Check out our trailer for a sneak-peek at our programming.
Our Events

This is the Feminist Archive:
Bodies at Risk
September 20, 2024
The Commons @ 401 Richmond St W, Toronto
“Feminist videos from the 1980s and 90s present us with an uncanny sense of history repeating itself. The context of these works of female-born or masculine female bodies-at-risk is not always explicit. Perhaps we can see it now: a message to the future.” – Maruysa Bociurkiw
We were honoured to welcome filmmaker and artist, Helen Lee, in conversation post screening.
This is the Feminist Archive:
Fantasy/Media/Memory
October 24, 2024
The Commons @ 401 Richmond St W, Toronto
“This program features film and video that take media and memory as their subject. It focuses particularly on non-narrative experimental art works that explore how feminism is broken down and reworked relative to photography and the cinematic image”
We welcomed artists Marnie Parrell and Elizabeth Chitty, in conversation post screening.

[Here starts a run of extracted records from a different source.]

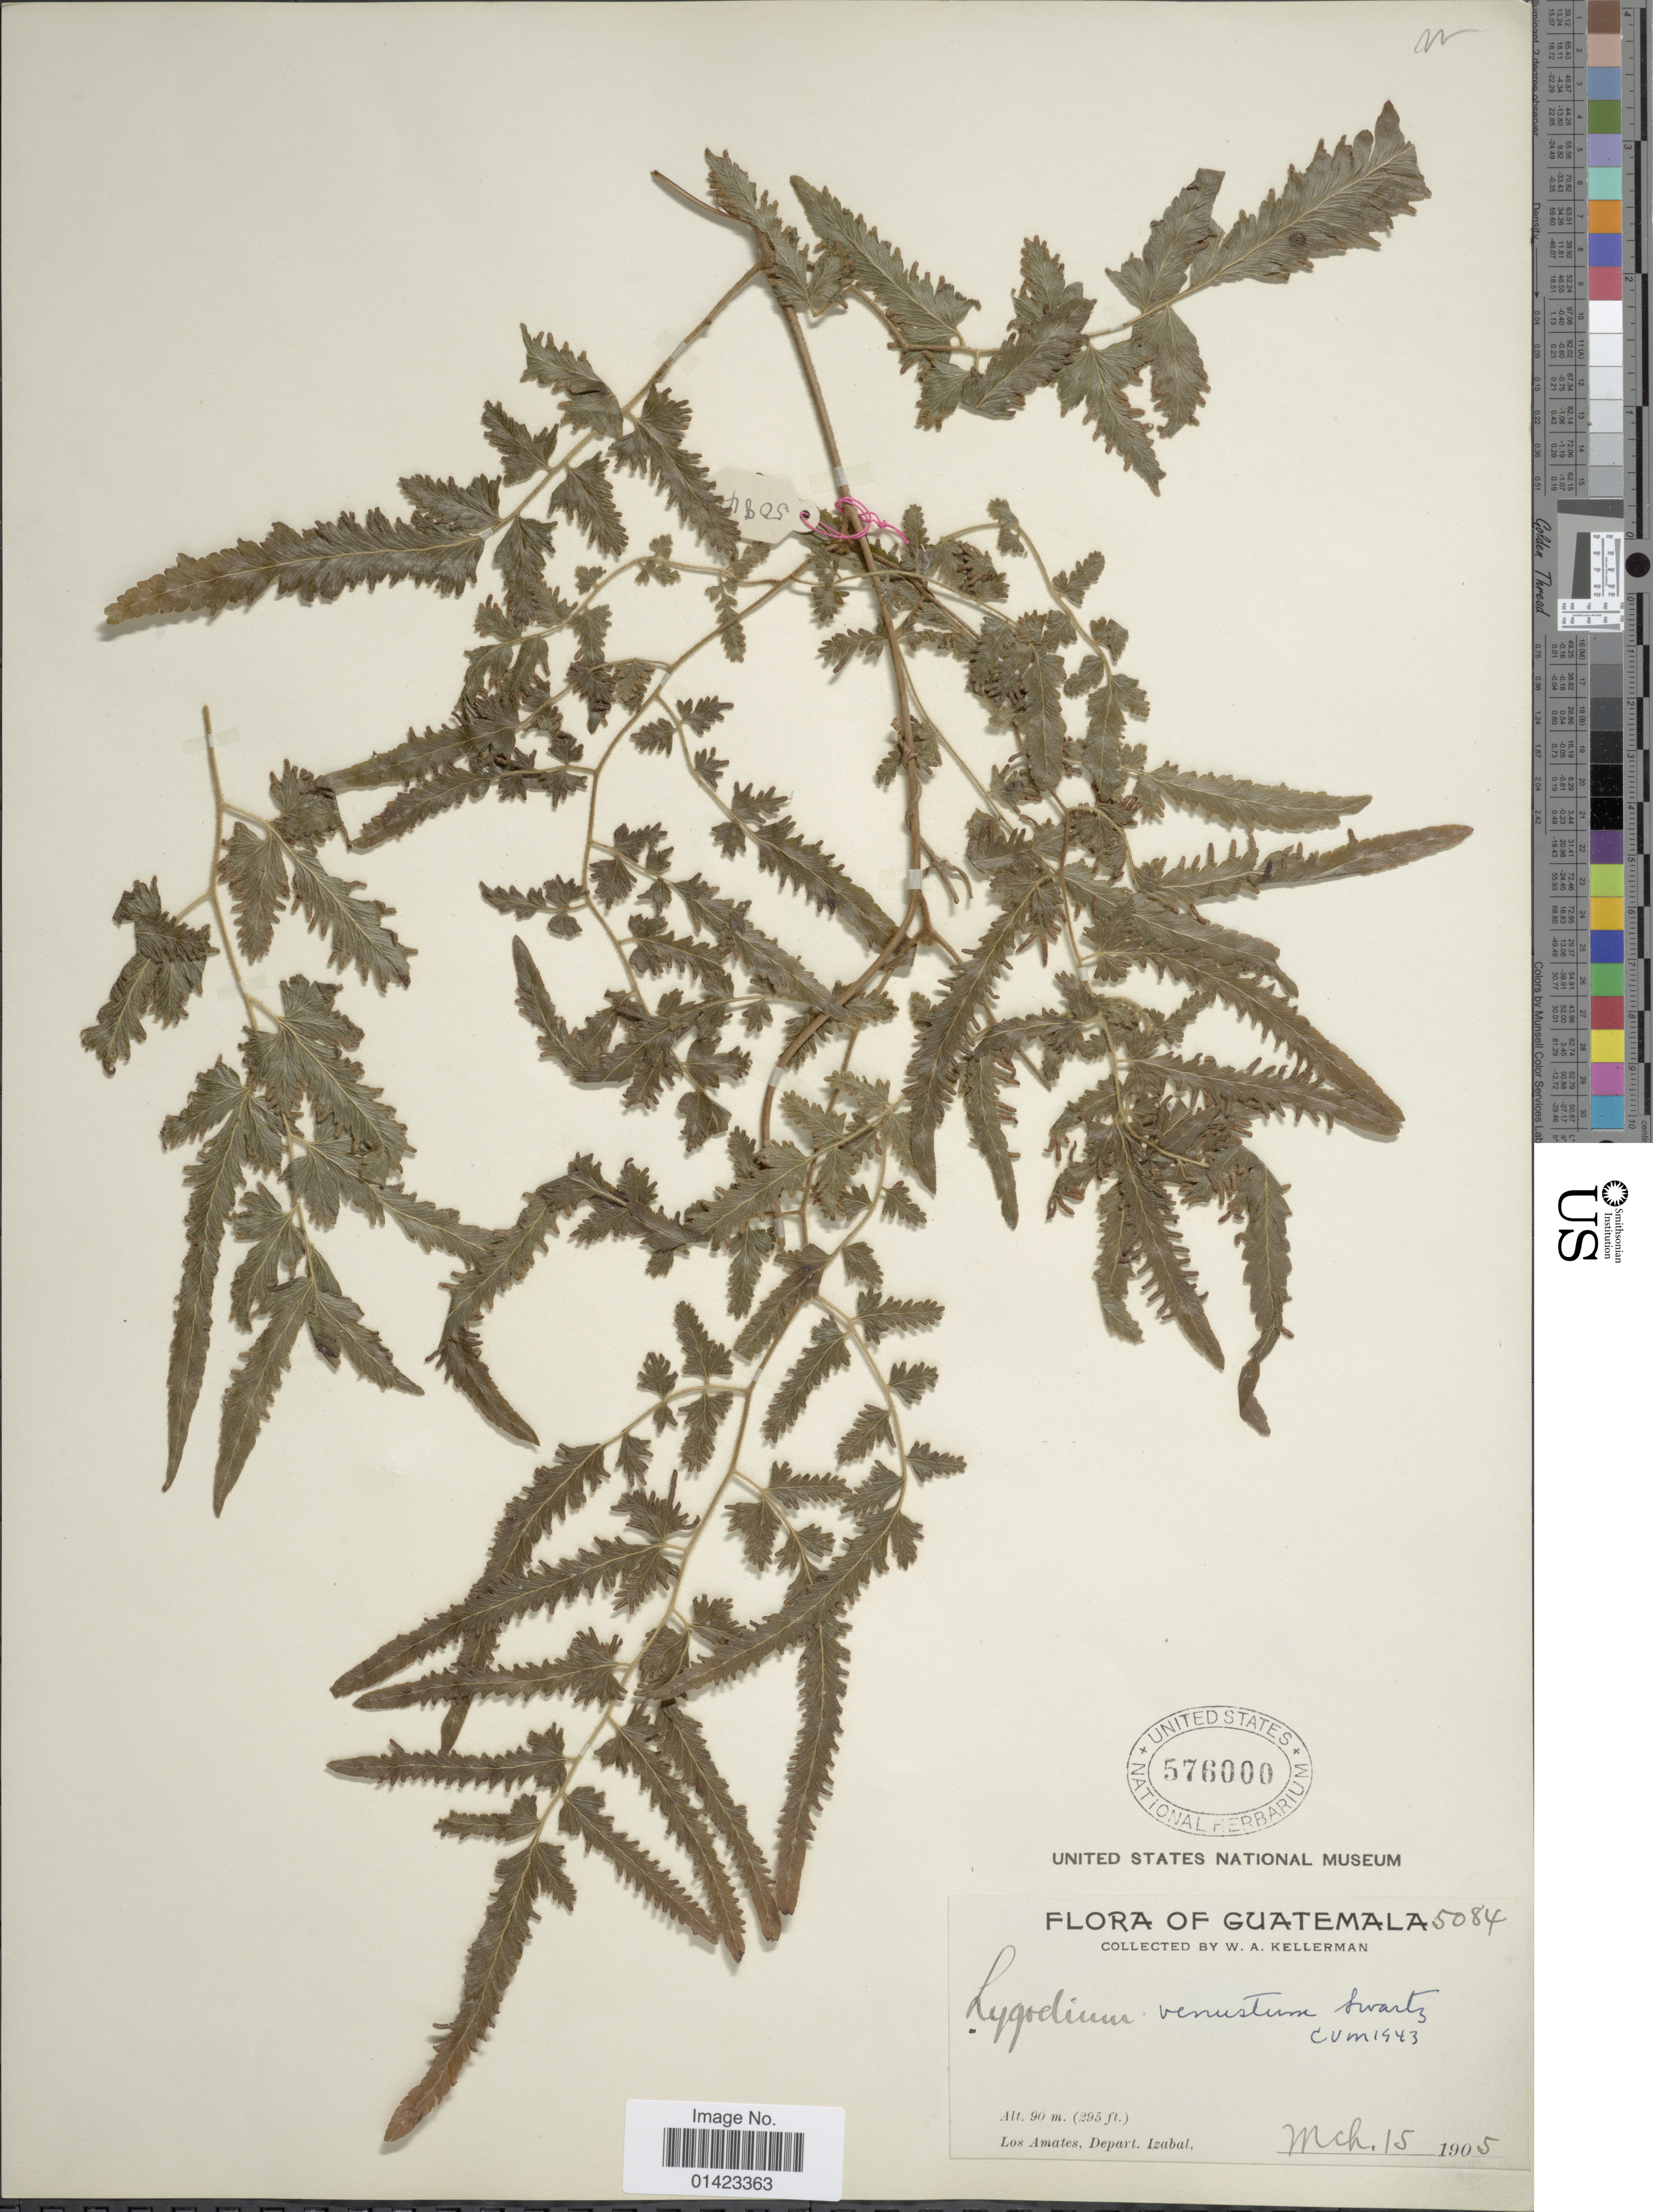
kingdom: Plantae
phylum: Tracheophyta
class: Polypodiopsida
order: Schizaeales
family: Lygodiaceae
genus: Lygodium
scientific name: Lygodium venustum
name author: Sw.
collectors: W. Kellerman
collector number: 5084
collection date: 1905-03-15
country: Guatemala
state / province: Izabal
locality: Los Amates, Depart. Izabal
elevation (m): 90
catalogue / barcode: US 576000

This is the Feminist Archive:
Club Classics
November 19, 2024
Deluxe Screening Room/Innis College @ 2 Sussex Ave, Toronto
“Throbbing. Pulsing. Sweating. Clubs and bars have been central spaces for queer and trans people to find and build community. But rapid gentrification and the increasing cost of living are closing what few queer nightlife spaces remain. These videos document Toronto’s lost queer nightlife.”
We welcomed artists Judith Doyle, Lilian Radovac, Jorge Lozano, Samuel Lopez, and Kathleen Pirrie Adams for a robust post-screening panel.
This is the Feminist Archive:
The Gloria Tapes
January 23rd, 2025
The Commons @ 401 Richmond St W, Toronto
“This 4-part series, drawing from the aesthetics of the soap opera, was inspired by Lisa Steele’s experience working at a women’s shelter for many years. Combining the self-reflexive strategies of video art at the time, with acute, documentary-like representations of female poverty and resilience, this uncanny work creates of the artist a double, revealing, to both artistic and feminist communities, that which is unfamilar and strange”
Lisa Steele joined Marusya Bociurkiw on stage for a conversation post screening.


This is the Feminist Archive:
How it Started/Where its Going
March 18, 2025
Deluxe Screening Room/Innis College @ 2 Sussex Ave, Toronto
The fifth event in our series highlighted the past and present work of renowned film and video artists Midi Onodera and Vera Frenkel. Our screening featured Ville – quelle ville?, C’est a qui cette ville?, The Secret Life of Cornelia Lumsden, and Frenkel’s WIP film As if by Chance.
Following the screening, Marusya Bociuriw was joined by Midi Onodera and Vera Frenkel for a conversation with artists and audience.
This is the Feminist Archive:
Feature + Short
May 2nd, 2025
CFMDC’s CineCycle
“Our final event of the season featured Shelley Niro’s Honey Moccasin followed by our new short documentary, Walking the Walk: The Toronto Women’s Bookstore, created in house for the series.
Shelley Niro joined Marusya Bociurkiw via zoom for a conversation post screening.